TASK PROMPT
Please return, exactly and only, the lines beginning at the top of the entries below and ending with the line containing "left eye: (372, 103)"; keep out the pictures.

EXERCISE DATA
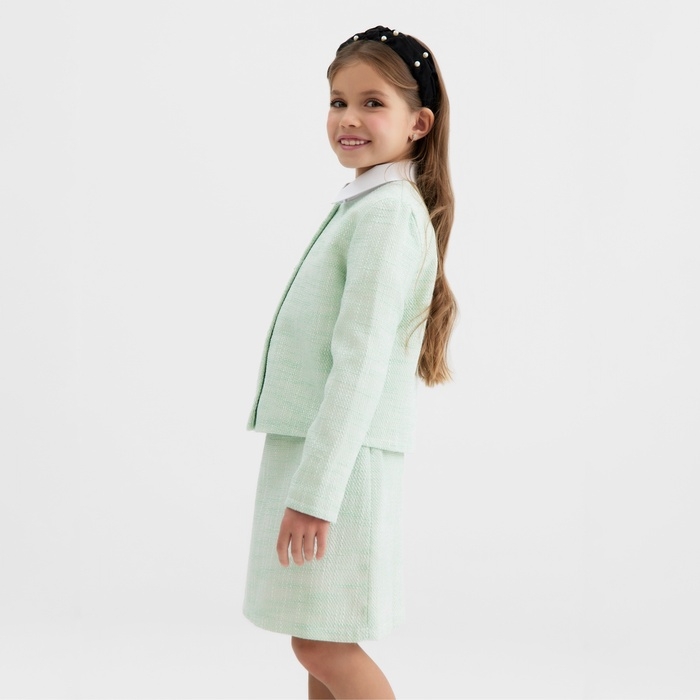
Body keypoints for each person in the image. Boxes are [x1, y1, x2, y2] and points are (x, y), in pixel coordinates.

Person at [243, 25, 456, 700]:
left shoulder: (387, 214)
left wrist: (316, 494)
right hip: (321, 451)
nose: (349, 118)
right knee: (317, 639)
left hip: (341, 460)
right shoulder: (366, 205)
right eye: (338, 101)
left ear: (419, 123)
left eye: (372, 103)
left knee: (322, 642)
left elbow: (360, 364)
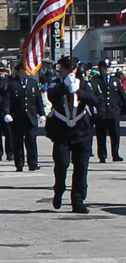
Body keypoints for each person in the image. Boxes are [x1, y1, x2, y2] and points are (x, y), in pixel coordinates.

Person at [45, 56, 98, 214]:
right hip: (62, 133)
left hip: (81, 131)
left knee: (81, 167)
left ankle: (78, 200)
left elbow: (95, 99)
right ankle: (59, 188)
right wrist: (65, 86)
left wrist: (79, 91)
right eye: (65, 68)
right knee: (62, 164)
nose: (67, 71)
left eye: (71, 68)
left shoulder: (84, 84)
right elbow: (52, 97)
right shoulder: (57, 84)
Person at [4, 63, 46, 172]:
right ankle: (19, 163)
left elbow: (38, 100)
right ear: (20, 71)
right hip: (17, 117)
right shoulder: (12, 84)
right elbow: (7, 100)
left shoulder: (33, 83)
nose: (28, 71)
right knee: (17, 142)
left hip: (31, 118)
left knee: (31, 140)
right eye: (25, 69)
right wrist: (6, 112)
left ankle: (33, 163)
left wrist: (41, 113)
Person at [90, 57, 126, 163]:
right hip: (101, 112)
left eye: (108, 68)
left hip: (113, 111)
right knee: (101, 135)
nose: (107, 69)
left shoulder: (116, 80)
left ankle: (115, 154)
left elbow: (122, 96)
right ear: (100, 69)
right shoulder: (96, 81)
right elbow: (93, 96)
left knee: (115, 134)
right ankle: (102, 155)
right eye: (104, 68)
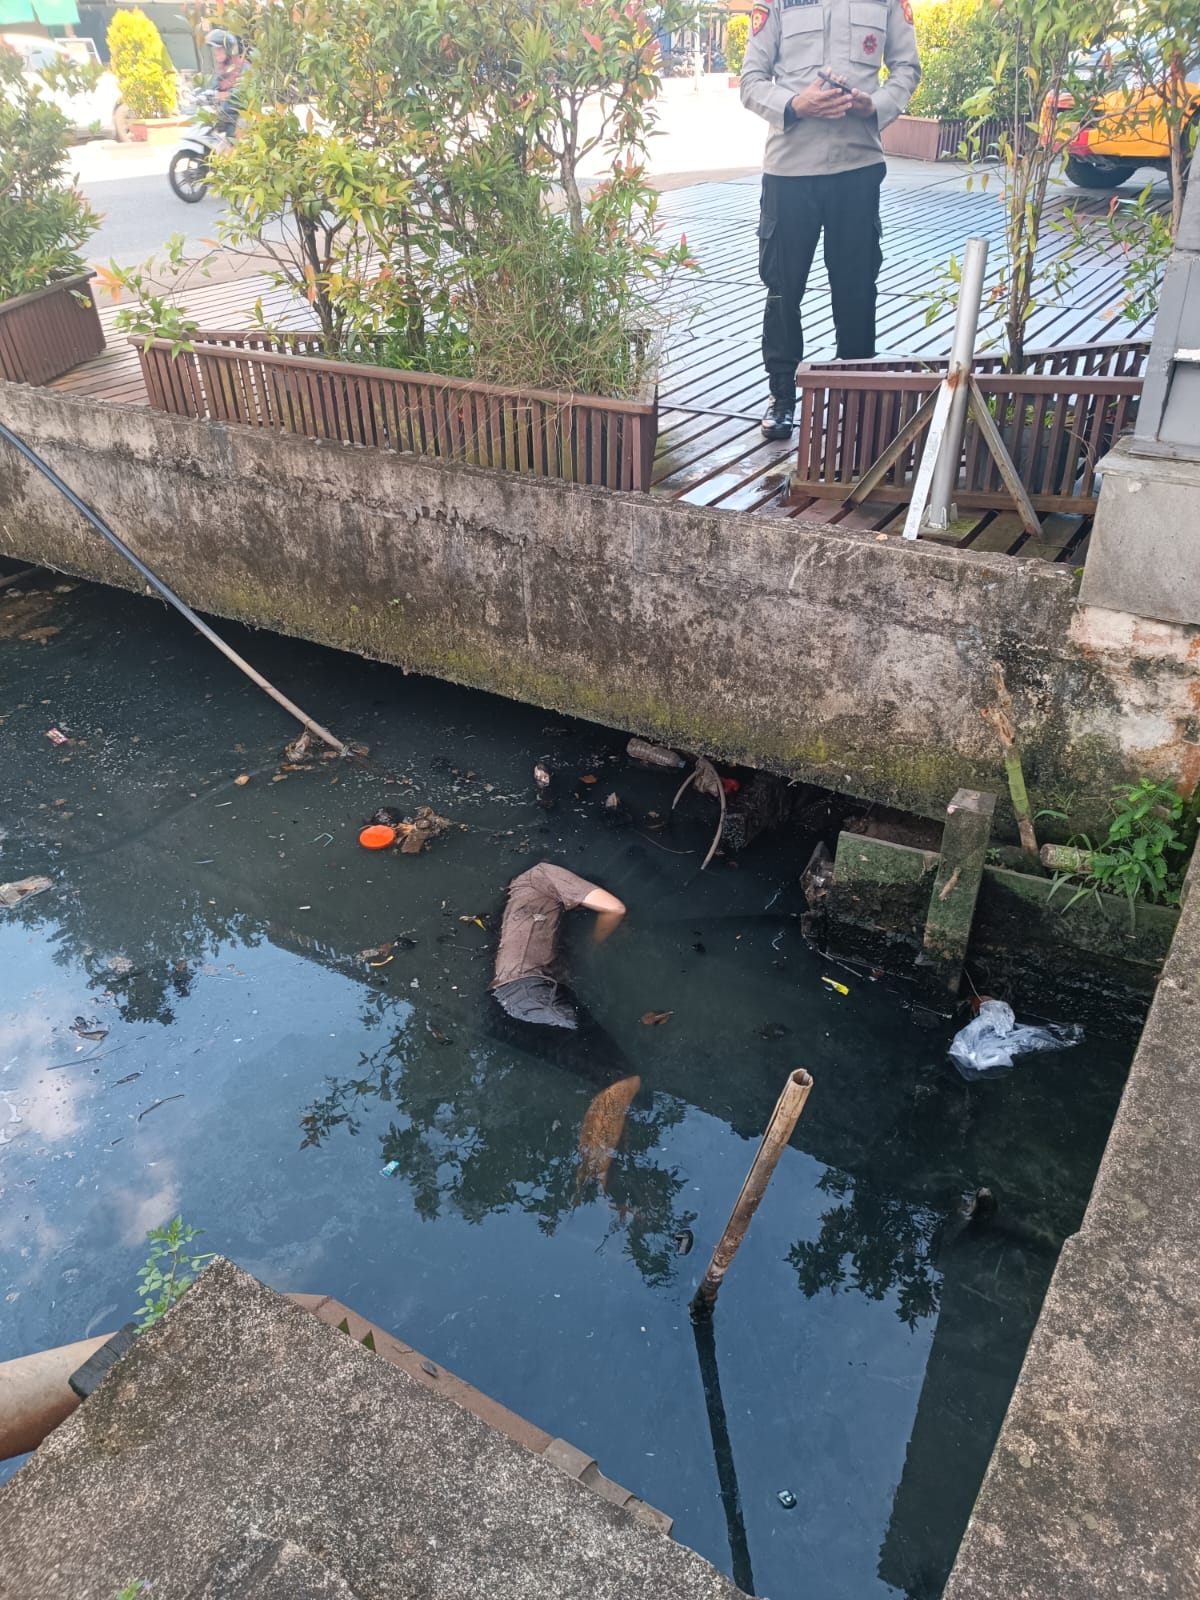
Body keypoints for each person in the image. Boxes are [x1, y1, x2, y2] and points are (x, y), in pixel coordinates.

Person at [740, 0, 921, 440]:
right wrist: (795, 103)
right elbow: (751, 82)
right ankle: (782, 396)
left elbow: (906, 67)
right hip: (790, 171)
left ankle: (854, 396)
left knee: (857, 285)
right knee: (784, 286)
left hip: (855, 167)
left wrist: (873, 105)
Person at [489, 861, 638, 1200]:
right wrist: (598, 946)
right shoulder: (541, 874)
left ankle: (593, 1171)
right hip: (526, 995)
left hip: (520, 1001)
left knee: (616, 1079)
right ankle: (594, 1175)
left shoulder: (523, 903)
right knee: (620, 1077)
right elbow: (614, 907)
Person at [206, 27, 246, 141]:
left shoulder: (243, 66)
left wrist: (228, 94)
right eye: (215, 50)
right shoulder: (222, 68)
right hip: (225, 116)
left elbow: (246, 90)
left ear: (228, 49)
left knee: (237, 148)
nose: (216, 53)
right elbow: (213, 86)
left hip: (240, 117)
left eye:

COMPLETED EXERCISE
Body keypoints for each person in the image. Boxes are [x1, y1, x2, y2] and points are (x, y), in pixel coordinates.

Person at [243, 25, 456, 700]:
left shoulder: (387, 214)
left wrist: (316, 494)
right hip: (321, 451)
nose: (349, 118)
right knee: (317, 639)
left hip: (341, 460)
right shoulder: (366, 205)
right eye: (338, 101)
left ear: (419, 123)
left eye: (372, 103)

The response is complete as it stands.